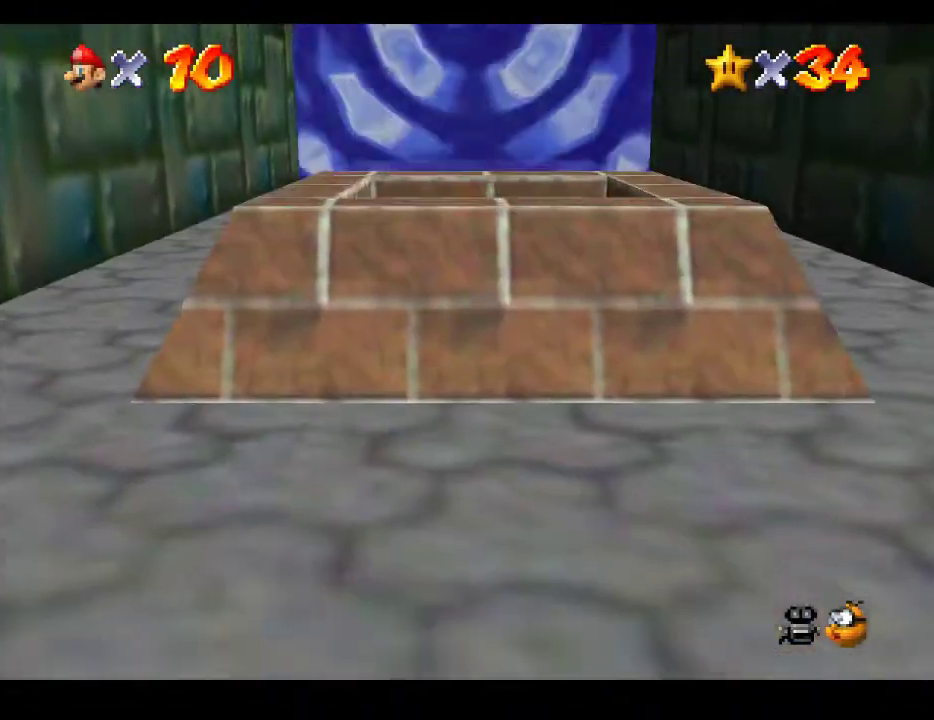
{"buttons": [], "left_stick": "center", "right_stick": "center", "events": []}
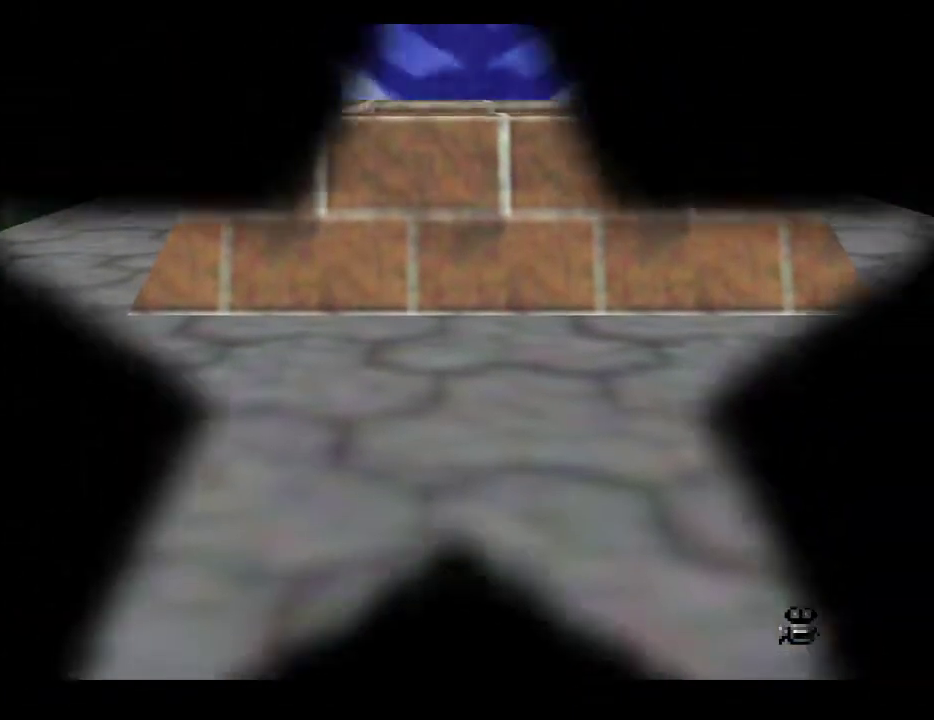
{"buttons": [], "left_stick": "center", "right_stick": "center", "events": []}
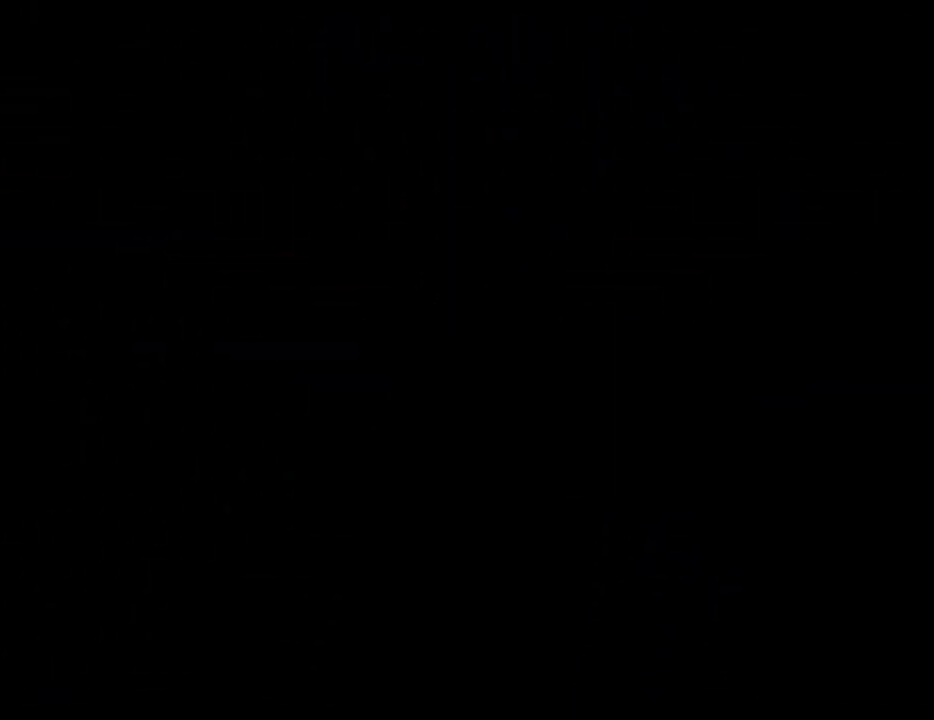
{"buttons": [], "left_stick": "center", "right_stick": "center", "events": []}
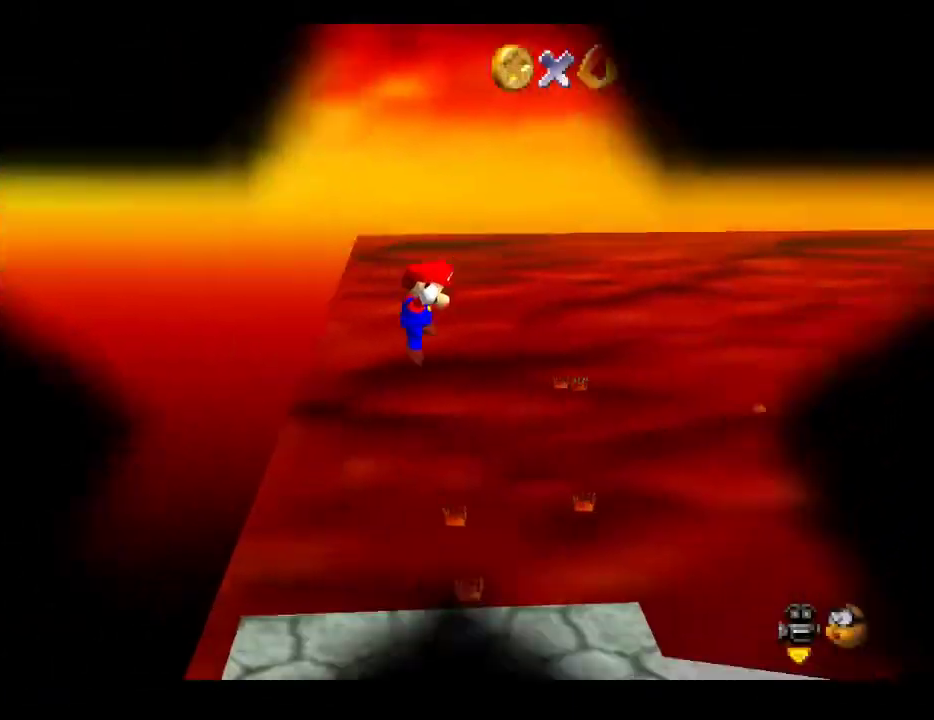
{"buttons": [], "left_stick": "center", "right_stick": "center", "events": []}
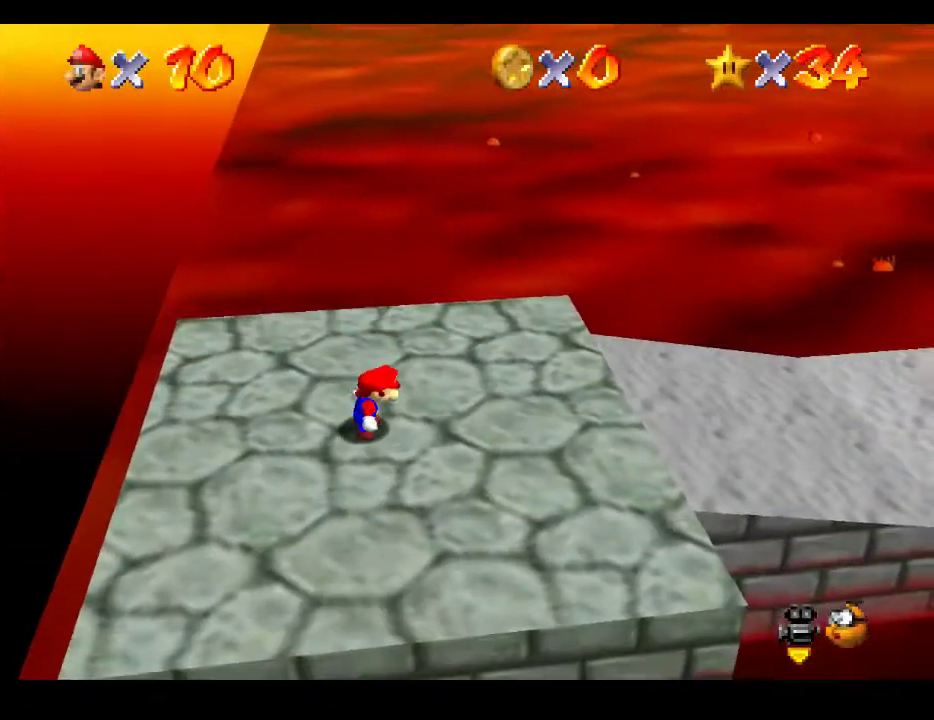
{"buttons": [], "left_stick": "right", "right_stick": "left", "events": [[117, "left_stick", "right"], [500, "right_stick", "left"]]}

-=-=-=-=-

● Work order
The complete material, set down exactly and stripped of pictures, is the expected response.

● Task output
{"buttons": [], "left_stick": "center", "right_stick": "center", "events": []}
{"buttons": [], "left_stick": "center", "right_stick": "center", "events": []}
{"buttons": [], "left_stick": "center", "right_stick": "center", "events": []}
{"buttons": [], "left_stick": "center", "right_stick": "center", "events": []}
{"buttons": [], "left_stick": "right", "right_stick": "left", "events": [[117, "left_stick", "right"], [500, "right_stick", "left"]]}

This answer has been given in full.